[Source data]
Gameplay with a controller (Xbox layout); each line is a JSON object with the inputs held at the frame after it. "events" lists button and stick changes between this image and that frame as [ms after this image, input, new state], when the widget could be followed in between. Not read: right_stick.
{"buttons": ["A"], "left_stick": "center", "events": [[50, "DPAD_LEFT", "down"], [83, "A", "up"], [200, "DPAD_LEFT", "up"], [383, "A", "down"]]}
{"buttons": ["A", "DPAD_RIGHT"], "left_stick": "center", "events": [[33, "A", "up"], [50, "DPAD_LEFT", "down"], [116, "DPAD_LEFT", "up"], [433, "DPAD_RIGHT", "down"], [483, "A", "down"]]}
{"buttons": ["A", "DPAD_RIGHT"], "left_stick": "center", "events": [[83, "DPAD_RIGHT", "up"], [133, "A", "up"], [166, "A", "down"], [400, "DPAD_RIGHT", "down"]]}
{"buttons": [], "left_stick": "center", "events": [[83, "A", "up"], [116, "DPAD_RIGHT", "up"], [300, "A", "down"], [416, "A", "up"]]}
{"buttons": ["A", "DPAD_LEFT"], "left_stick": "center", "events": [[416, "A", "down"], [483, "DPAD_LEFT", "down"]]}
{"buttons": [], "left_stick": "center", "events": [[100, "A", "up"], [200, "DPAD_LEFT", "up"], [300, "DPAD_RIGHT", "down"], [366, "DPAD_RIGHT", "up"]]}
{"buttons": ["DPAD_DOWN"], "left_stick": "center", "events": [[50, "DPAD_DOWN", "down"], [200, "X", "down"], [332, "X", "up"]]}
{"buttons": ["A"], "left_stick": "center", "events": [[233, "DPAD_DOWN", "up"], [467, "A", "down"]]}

WHAT THE TASK REQUIRES: Each line of the data is to be retyped exactly as shown.

OUTPUT OF THE TASK:
Gameplay with a controller (Xbox layout); each line is a JSON object with the inputs held at the frame after it. "events" lists button and stick changes between this image and that frame as [ms after this image, input, new state], when the widget could be followed in between. Not read: right_stick.
{"buttons": ["A"], "left_stick": "center", "events": [[50, "DPAD_LEFT", "down"], [83, "A", "up"], [200, "DPAD_LEFT", "up"], [383, "A", "down"]]}
{"buttons": ["A", "DPAD_RIGHT"], "left_stick": "center", "events": [[33, "A", "up"], [50, "DPAD_LEFT", "down"], [116, "DPAD_LEFT", "up"], [433, "DPAD_RIGHT", "down"], [483, "A", "down"]]}
{"buttons": ["A", "DPAD_RIGHT"], "left_stick": "center", "events": [[83, "DPAD_RIGHT", "up"], [133, "A", "up"], [166, "A", "down"], [400, "DPAD_RIGHT", "down"]]}
{"buttons": [], "left_stick": "center", "events": [[83, "A", "up"], [116, "DPAD_RIGHT", "up"], [300, "A", "down"], [416, "A", "up"]]}
{"buttons": ["A", "DPAD_LEFT"], "left_stick": "center", "events": [[416, "A", "down"], [483, "DPAD_LEFT", "down"]]}
{"buttons": [], "left_stick": "center", "events": [[100, "A", "up"], [200, "DPAD_LEFT", "up"], [300, "DPAD_RIGHT", "down"], [366, "DPAD_RIGHT", "up"]]}
{"buttons": ["DPAD_DOWN"], "left_stick": "center", "events": [[50, "DPAD_DOWN", "down"], [200, "X", "down"], [332, "X", "up"]]}
{"buttons": ["A"], "left_stick": "center", "events": [[233, "DPAD_DOWN", "up"], [467, "A", "down"]]}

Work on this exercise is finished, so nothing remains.